Your goal: Reproduce each record below in full, word for word, without images.

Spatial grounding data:
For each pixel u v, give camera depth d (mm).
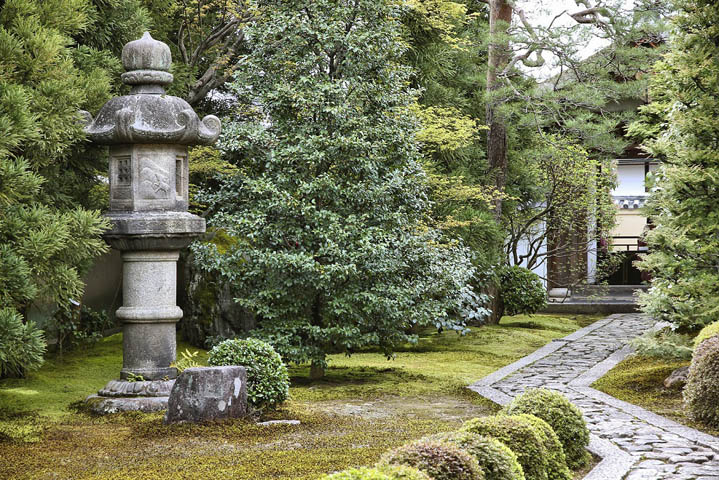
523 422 5371
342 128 10602
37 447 6852
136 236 8492
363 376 11273
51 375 10188
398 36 11430
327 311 10578
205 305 12586
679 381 9375
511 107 14930
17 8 7676
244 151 11078
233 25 13672
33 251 6938
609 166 18219
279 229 10500
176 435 7215
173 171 8852
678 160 10039
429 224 14062
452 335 15766
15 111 6859
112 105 8719
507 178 18516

Answer to the problem:
For each pixel u v, give camera depth d (mm).
523 422 5371
342 128 10602
37 447 6852
136 236 8492
363 376 11273
51 375 10188
398 36 11430
327 311 10578
205 305 12586
679 381 9375
511 107 14930
17 8 7676
244 151 11078
233 25 13672
33 251 6938
609 166 18219
279 229 10500
176 435 7215
173 171 8852
678 160 10039
429 224 14062
452 335 15766
15 111 6859
112 105 8719
507 178 18516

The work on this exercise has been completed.